Das Bibliothek-Dokumentationszentrum des National-museums Reina Sofia in Madrid ist eine Fachbibliothek für die Kunst des zwanzigsten Jahrhunderts, die der Öffentlichkeit geöffnet wird und über einen für Spanien wichtigen Haushalt verfügt. Sie will in der gleichen Zeit eine Bibliothek und ein Dokumentationszentrum zusammenfassen und weigert sich, über diesen Unterschied Partei zu ergreifen. Die meisten Verwaltungsaufgaben wurden einstweiligen Beamten übertragen. Die Bibliothek hat eine Bildplatte ausgegeben, und hat die Absicht, ihr Katalog durch CD-ROM und Bildschirmtext ins spanische Datennetz zu verbreiten.
Ce n'est un secret pour personne que le système des bibliothèques en Espagne est encore très faible et souffre d'un retard considérable. Formulé ainsi, cela ne devrait pas nous préoccuper excessivement : ce n'est pas le seul domaine où nous avons un retard dû à des conditions historiques et économiques bien connues. Le problème est que notre modeste système de bibliothèques est en retard y compris par rapport à notre niveau de richesse et à la demande et au niveau de lecture des citoyens.

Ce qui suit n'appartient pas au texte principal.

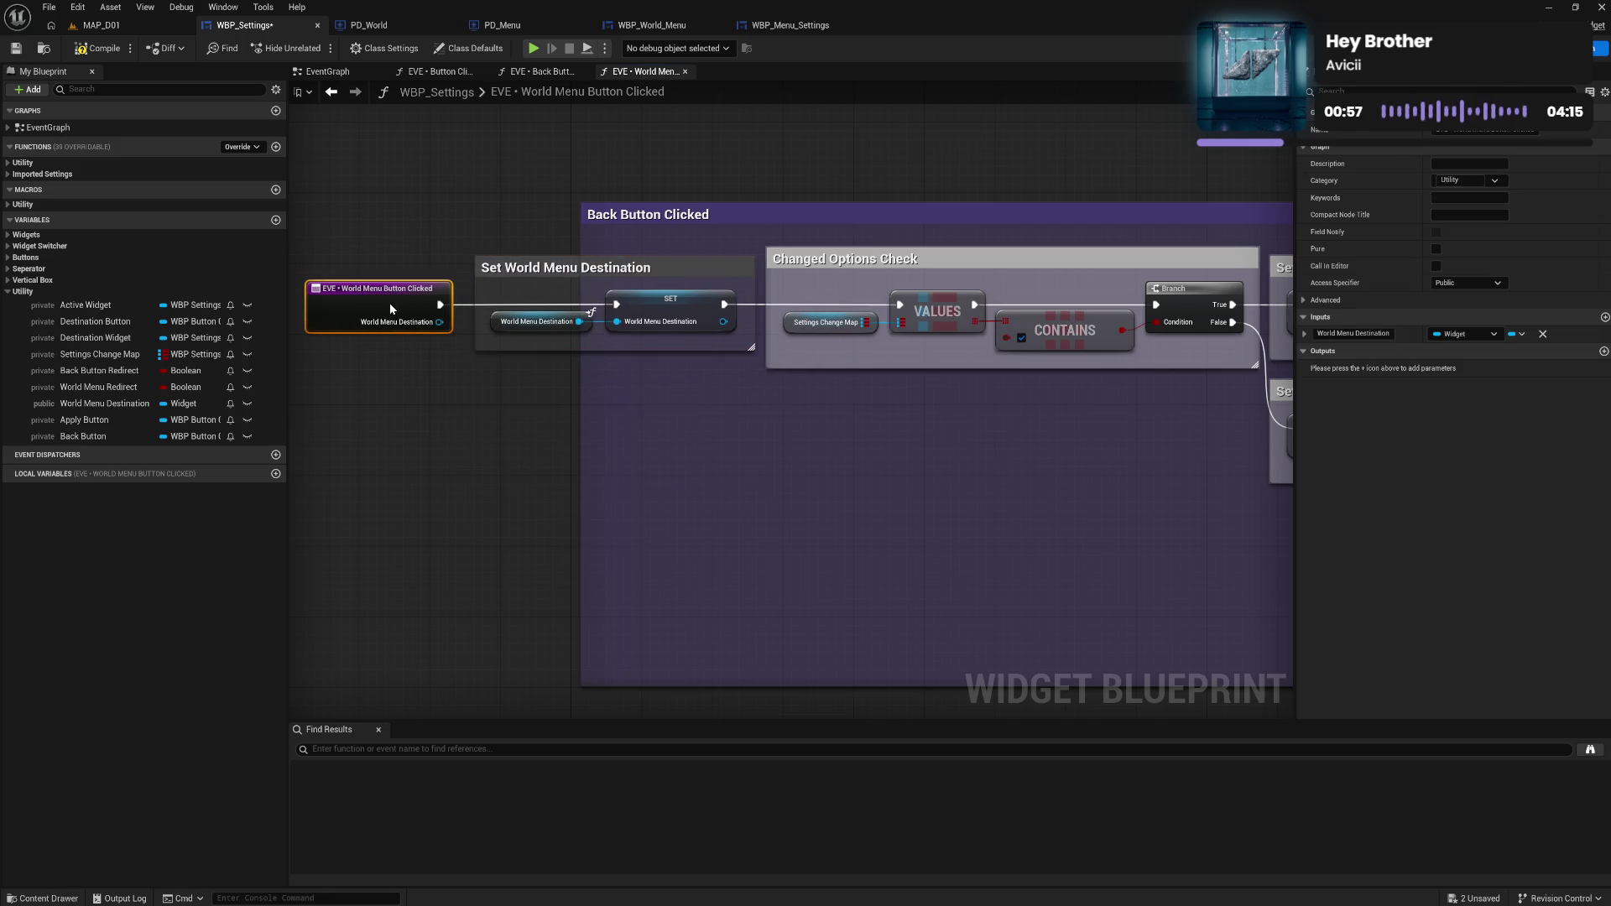
drag(582, 391, 290, 399)
drag(533, 218, 820, 220)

Cette situation n'est ni nouvelle, ni réservée à une orientation politique précise. Je dirais qu'il s'agit de l'un des traits qui définissent la vie culturelle espagnole de ce siècle, si on laisse de côté quelques initiatives fauchées par la guerre civile. Et il faut dire clairement que cette caractéristique est seulement le fait du XXe siècle et non des précédents.
Sur cette toile de fond il ne faut pas espérer à moyen terme des changements importants, structurels, qui placeraient les bibliothèques espagnoles à un niveau comparable à celui d'autres services publics de l'Etat.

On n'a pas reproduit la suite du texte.